Oxford Text Checker: If you hover over a word in your text with more than one possible part of speech, the Oxford Text Checker shows a box giving the CEFR level of each one, e.g. v = A2, n = B1. Although it only shows the level for the most basic meaning of the word (see multi-sense words below).

Many tools also fail to label certain words, especially function words. So, in the sentence - Others end up in hospital needing oxygen. – many tools left others without a level because they just weren’t sure what to do with it grammatically. Contractions (they’ve, she’d, who’s) also tend to go unlabelled, but are rarely a big issue.

MULTI-SENSE WORDS

English is a highly polysemous language; lots of words have multiple meanings which students are likely to come across and recognize at different levels. Most published word lists take this into account and assign different level labels to different meanings. Most text analysers though just opt for the most frequent (and usually lowest level) sense. We’ve already seen that to an extent with contract above, but even without the part of speech issue, if you put in a sentence like - There are links in the table below. – table will be shown as A1 (the piece of furniture) rather than A2/B1 (a graphic).
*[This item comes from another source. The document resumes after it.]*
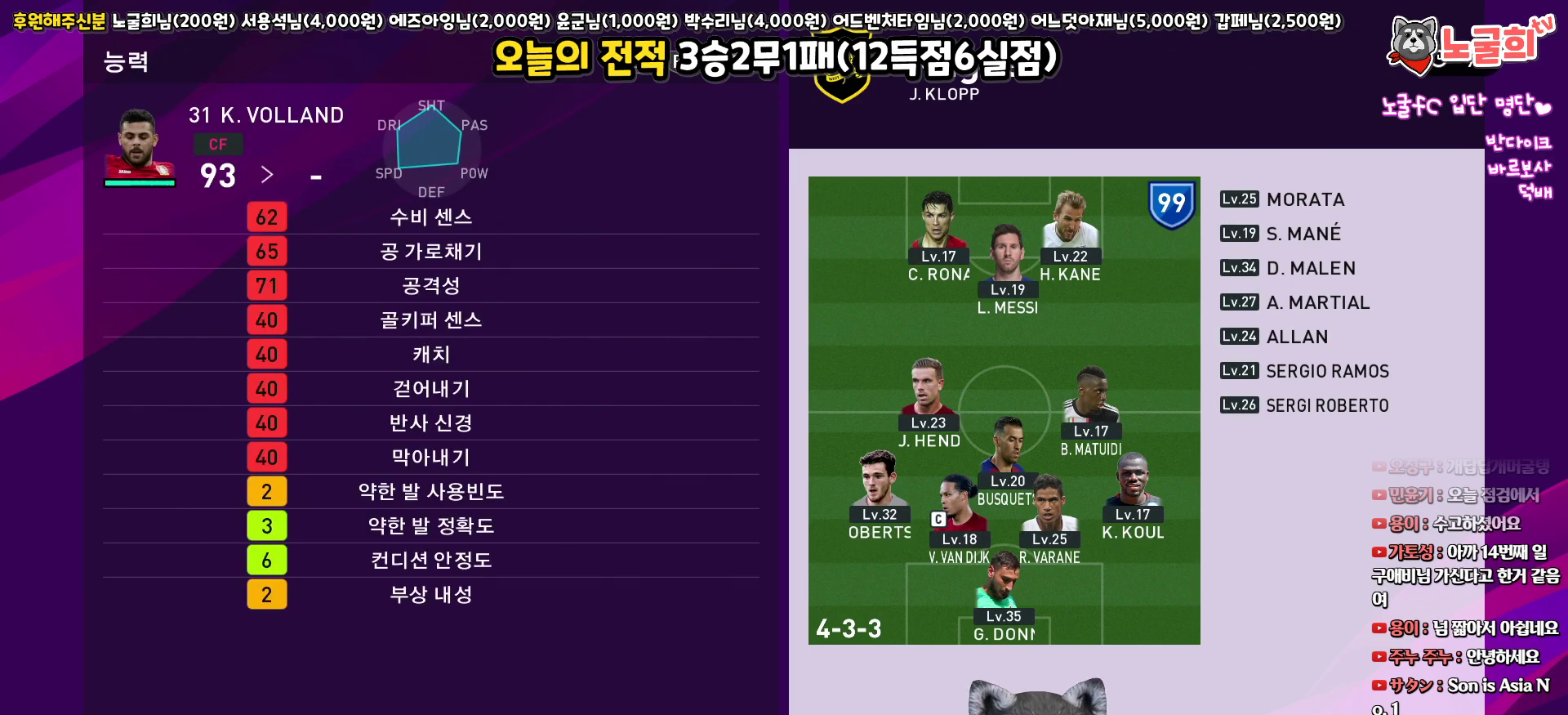
{"buttons": [], "left_stick": "center", "right_stick": "center", "events": [[50, "R1", "up"]]}
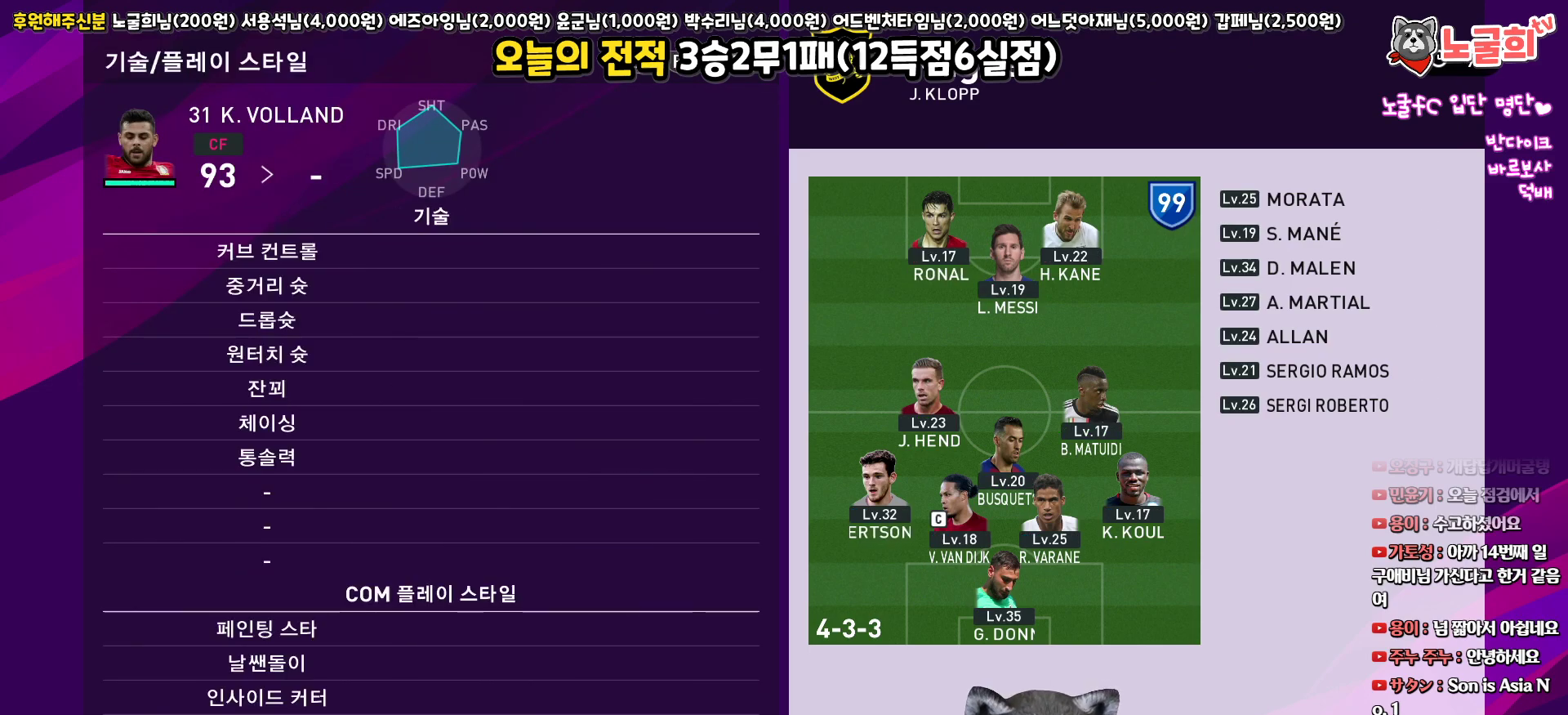
{"buttons": [], "left_stick": "center", "right_stick": "center", "events": []}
Text Inspector: As we saw above, Text Inspector gets around this by offering drop-downs for any words you suspect may be used in a less obvious sense.

MULTI-WORD EXPRESSIONS

For me, the biggest issue to look out for with text analysers is that they mostly treat words individually and ignore the fact that a large proportion of most texts (30-50% by some estimates) is made up of chunks; phrasal verbs (end up, carry on), mundane phrases (of course, as usual, a lot of) and idioms (under the weather, have no idea). And of course, a phrase is often going to have a very different level from the sum of its parts.

Unlike with the more glaring mis-tags of part of speech and meaning, I think multi-word items are far more difficult to spot because as expert speakers, we tend to read through them without noticing, but for students, an unknown phrasal verb can be a real stumbling block. It takes a keen eye to spot every phrase and phrasal verb in a text when it hasn’t been tagged.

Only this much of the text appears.